In mid-March, the American start-up Cognition introduced the AI assistant Devin. It should be able to automatically implement any programming project based on a few natural language instructions. In contrast to previous AI-based approaches to code generation such as Microsoft Copilot, Devin does not limit himself to generating or optimizing individual code blocks, but rather implements entire software projects. According to Cognition, Devin will radically change the way software developers do their work in the future. The examples shown as evidence in the announcement are impressive. But the feedback in practice is mixed.
Advertisement
Lars Röwekamp, founder of the IT consulting and development company open knowledge GmbH, deals with the in-depth analysis and evaluation of new software and technology trends as part of his work as “CIO New Technologies”, with a focus on the areas of machine learning and cloud computing. A particular focus of his work is the embedding of ML-based processes and applications into the existing IT landscape of companies. Together with his customers, he analyzes the possibilities – and limits – of expanding and optimizing business processes based on ML-based approaches and, with the support of his team, implements these until they are ready for production. Lars is the author of several specialist articles and books.
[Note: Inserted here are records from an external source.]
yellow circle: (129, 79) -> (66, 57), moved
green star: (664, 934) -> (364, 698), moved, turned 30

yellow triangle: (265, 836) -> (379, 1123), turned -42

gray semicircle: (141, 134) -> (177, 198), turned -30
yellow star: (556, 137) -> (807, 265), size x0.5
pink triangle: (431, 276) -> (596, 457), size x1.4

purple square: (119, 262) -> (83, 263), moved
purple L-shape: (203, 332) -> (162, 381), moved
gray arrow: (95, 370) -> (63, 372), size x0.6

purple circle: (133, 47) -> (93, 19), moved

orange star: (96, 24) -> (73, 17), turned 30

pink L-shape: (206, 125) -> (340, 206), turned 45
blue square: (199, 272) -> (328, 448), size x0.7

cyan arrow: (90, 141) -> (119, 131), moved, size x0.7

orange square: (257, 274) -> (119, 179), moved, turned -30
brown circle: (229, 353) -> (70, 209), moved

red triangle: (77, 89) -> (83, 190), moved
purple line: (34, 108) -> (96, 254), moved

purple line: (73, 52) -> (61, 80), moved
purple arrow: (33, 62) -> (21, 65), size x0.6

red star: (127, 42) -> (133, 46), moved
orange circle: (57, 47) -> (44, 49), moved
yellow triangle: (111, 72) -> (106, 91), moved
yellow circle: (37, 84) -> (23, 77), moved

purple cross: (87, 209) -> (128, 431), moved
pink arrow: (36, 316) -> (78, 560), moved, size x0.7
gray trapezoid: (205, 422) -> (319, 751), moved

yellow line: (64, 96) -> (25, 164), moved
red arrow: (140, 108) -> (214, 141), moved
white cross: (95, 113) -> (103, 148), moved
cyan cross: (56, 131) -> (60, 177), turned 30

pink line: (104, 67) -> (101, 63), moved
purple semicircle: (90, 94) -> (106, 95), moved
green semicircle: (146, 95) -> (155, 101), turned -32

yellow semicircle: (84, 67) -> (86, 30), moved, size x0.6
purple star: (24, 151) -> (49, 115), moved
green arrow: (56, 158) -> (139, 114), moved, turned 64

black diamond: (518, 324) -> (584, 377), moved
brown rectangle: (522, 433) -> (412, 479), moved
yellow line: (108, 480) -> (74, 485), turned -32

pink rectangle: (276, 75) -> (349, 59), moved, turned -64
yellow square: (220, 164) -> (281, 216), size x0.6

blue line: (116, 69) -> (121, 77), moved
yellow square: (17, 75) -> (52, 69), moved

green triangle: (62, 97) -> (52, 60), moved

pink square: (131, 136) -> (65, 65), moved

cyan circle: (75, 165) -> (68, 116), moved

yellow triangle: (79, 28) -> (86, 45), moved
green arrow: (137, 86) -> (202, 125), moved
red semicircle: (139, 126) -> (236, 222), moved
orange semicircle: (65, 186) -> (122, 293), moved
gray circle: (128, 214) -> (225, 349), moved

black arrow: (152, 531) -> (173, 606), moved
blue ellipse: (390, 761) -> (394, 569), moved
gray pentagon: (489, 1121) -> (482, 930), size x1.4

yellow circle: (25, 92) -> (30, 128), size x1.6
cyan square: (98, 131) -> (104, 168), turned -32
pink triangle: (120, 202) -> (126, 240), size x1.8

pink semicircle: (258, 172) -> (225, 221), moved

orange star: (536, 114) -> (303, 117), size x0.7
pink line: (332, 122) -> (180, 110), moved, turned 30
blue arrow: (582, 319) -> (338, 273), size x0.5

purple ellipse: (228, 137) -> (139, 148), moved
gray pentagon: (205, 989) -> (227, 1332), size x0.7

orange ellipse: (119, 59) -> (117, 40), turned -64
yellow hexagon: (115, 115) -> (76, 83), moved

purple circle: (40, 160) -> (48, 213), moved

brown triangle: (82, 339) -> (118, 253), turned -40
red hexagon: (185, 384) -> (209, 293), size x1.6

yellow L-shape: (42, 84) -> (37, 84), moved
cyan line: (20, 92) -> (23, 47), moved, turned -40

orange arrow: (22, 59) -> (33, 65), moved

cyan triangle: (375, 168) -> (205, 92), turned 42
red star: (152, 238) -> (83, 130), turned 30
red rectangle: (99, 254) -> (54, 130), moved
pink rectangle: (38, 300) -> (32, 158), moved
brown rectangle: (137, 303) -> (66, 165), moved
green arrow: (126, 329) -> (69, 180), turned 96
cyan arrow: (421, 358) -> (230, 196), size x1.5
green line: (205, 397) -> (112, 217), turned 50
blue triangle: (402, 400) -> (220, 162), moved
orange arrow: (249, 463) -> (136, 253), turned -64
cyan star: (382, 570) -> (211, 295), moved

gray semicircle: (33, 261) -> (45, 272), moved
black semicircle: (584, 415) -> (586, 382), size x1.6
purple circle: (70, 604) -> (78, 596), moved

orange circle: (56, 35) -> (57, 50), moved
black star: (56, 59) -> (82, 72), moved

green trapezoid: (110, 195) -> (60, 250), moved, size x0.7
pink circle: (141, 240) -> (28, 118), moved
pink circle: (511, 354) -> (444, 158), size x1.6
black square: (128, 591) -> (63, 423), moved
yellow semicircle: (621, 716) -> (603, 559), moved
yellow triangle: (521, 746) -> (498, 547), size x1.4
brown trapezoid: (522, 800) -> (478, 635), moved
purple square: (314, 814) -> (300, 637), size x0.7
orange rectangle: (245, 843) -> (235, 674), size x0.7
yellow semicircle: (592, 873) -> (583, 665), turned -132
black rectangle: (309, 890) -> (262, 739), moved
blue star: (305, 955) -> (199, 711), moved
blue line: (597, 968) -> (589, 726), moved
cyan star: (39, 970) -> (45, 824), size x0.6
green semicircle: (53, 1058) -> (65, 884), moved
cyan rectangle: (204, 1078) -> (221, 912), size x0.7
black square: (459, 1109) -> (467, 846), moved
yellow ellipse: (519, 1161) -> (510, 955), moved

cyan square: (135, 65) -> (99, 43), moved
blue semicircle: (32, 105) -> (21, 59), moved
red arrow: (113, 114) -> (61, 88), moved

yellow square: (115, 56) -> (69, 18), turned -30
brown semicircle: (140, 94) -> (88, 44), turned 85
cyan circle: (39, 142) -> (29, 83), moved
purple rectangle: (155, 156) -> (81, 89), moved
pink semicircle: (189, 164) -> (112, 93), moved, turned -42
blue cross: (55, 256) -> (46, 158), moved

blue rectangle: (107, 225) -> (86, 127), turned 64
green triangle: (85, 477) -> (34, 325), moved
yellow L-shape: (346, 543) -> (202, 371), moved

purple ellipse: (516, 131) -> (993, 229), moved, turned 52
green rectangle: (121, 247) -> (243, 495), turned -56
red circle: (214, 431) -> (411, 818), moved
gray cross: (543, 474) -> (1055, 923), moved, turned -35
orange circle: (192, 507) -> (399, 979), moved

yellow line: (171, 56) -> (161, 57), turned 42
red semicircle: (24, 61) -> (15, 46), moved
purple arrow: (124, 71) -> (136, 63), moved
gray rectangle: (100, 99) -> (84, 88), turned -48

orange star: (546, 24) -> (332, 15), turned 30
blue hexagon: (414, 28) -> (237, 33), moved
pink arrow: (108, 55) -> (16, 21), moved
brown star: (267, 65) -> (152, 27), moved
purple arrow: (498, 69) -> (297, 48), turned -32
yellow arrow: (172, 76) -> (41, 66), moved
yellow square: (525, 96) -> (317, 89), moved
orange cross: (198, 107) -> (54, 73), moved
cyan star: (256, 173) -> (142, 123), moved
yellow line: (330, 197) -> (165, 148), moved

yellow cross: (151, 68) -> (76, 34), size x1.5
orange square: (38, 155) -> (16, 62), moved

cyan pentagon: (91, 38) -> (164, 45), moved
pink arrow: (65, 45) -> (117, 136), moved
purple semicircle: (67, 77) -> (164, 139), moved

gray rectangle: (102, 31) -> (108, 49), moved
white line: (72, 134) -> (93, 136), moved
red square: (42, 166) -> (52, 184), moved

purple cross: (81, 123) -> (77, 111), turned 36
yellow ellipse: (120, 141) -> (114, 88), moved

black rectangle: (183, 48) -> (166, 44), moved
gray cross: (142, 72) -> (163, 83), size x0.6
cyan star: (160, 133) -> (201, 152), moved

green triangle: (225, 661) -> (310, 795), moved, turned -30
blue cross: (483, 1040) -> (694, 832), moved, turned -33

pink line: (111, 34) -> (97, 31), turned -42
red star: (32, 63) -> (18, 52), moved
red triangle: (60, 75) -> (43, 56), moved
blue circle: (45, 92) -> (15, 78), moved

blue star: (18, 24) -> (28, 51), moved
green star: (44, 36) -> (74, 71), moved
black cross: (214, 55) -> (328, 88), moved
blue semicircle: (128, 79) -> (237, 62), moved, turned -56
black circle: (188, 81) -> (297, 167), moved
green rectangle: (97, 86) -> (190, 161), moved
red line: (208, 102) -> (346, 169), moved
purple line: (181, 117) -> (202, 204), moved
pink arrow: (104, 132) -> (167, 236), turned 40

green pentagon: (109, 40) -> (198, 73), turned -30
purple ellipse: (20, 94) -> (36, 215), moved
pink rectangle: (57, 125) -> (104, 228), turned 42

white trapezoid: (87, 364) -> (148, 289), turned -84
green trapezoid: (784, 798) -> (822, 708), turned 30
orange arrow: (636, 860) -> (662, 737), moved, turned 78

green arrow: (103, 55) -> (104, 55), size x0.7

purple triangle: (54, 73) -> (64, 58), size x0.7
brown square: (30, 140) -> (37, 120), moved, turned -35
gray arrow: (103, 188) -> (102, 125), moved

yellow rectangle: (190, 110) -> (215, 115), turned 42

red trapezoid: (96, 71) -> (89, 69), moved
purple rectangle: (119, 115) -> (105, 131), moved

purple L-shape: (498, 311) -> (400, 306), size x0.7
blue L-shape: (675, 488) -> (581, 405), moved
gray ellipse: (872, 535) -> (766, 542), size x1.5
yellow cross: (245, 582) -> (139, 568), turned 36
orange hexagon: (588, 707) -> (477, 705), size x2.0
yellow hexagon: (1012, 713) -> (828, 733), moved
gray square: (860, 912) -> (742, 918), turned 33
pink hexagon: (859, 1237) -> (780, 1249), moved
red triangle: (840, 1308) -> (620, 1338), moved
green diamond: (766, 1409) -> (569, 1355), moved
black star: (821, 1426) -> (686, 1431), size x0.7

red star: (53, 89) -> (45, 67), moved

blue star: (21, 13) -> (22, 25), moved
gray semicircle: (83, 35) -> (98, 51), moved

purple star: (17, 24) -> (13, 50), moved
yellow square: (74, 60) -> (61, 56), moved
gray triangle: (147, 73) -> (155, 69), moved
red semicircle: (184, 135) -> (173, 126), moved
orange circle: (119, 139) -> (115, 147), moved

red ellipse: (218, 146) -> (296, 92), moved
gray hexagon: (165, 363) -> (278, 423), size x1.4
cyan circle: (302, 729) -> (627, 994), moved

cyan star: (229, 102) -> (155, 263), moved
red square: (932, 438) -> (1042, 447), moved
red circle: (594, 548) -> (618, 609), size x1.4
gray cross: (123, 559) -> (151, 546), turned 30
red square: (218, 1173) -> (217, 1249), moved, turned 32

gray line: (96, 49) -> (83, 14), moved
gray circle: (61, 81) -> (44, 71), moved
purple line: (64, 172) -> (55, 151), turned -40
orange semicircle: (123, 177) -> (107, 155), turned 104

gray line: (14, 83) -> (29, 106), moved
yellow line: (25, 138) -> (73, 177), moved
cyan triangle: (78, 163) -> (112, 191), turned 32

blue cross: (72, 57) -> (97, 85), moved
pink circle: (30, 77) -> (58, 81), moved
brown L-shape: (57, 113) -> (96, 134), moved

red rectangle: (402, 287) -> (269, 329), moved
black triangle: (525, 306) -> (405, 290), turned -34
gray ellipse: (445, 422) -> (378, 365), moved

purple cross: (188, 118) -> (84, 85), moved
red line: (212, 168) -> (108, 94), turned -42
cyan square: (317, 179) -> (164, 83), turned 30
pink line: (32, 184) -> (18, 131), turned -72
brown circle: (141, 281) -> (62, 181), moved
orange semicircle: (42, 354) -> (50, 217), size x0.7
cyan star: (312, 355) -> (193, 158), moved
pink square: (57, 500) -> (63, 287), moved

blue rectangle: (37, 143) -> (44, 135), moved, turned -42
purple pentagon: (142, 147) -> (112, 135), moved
And the score of 14 percent achieved on a subset of the coding problems included in the SWE benchmark also suggests a big leap in AI-based software generation. For comparison, the leading results so far: Claude 2 comes in at 4.8 percent), Llama at 3.9 percent and GPT-4 at 1.5 percent.
However, reactions to Devin's abilities in the community are mixed: while Aravind Srinivas, CEO of Perplexity AI, writes that the autonomous AI coder appears to have “crossed the threshold” of human capabilities, Evan You, a Singaporean, describes it resident developer described the AI assistant as “pretty inadequate.” He added that a developer who completes tasks correctly only 14 percent of the time is more of a “burden” than an “enrichment.”
But how should Devin's abilities actually be assessed? Are software engineers threatened with extinction?
Companion instead of replacement
The good news first: Even Cognition sees Devin as more of a companion or colleague than a full-fledged replacement for a software developer. “Devin is a tireless, capable teammate, equally willing to work alongside you or independently complete tasks for you to review,” Cognition writes in a blog post. “With Devin, software engineers can focus on more interesting problems and development teams can aim for more ambitious goals.”
In order to realistically evaluate Devin's capabilities and limitations, it is important to understand how such a system works under the hood. Since no details about how Devin works have been published yet, the following explanations are based on the various demos on the Cognition blog.
a look behind the scenes
Based on a given task, for example a performance comparison for the use of a specific LLM (Large Language Model) with different providers, Devin first creates a plan with the necessary steps to implement the project. The more detailed the human client formulates the requirement, the more targeted the plan is.
The system then implements the plan using different AI agents and tools. To do this, Devin starts a so-called agent loop, which runs until she answers the request satisfactorily. Within the loop, in each step there is a combination of reasoning and the resulting action. Both procedures have been known and established in the LLM environment for a long time. The trick with systems like Devin is to combine the two procedures in the form of ReAct agents and to use the knowledge collected from the previous steps as a basis for decision-making for the following step and the associated action.
The Minds Mastering Machines will take place in Cologne on April 24th and 25th, 2024. The of iX and dpunkt.verlag The specialist conference organized beyond the AI hype is aimed at data scientists, data engineers and developers who turn machine learning projects into reality.
The conference program offers a good 30 lectures in three tracks over two days. Lars Röwekamp, the author of this article, gives a lecture on the balancing act between bias and fairness.
On the second day of the conference there will also be a panel discussion on the effects of the AI Act.
The agents' necessary memory can be provided using the RAG system (Retrieval Augmented Generation). Depending on the task, the code or information fragment necessary for the next step is selected from the RAG system and passed on to the LLM. This trick ensures that the fragments remain small in order to overcome the limitations of the context sizes. This in turn enables the system to complete complex tasks that can consist of several thousand steps and a corresponding number of decisions and actions.
By the way, it is interesting that the prompting UI of the Devin Workbench is not only used to set the initial task, but also for subsequent human-machine interaction during processing. With the help of this “human in the loop” agent, it is possible, for example, to give Devin feedback on decisions made and the resulting actions, to dynamically adjust the priorities of the tasks or to revise the task list as necessary.
From the perspective of the AI methods used, Devin doesn't really offer anything new, but simply cleverly combines what already exists. This is in no way intended to diminish the performance of the undisputedly gifted team at Cognition. After all, they won a total of ten gold medals at the notoriously difficult international IT Olympiad.
Realistically speaking, despite all the euphoria that has arisen over the past two weeks and the prophecy that the age of Artificial General Intelligence (AGI) has finally dawned, Devin is reaching his limits.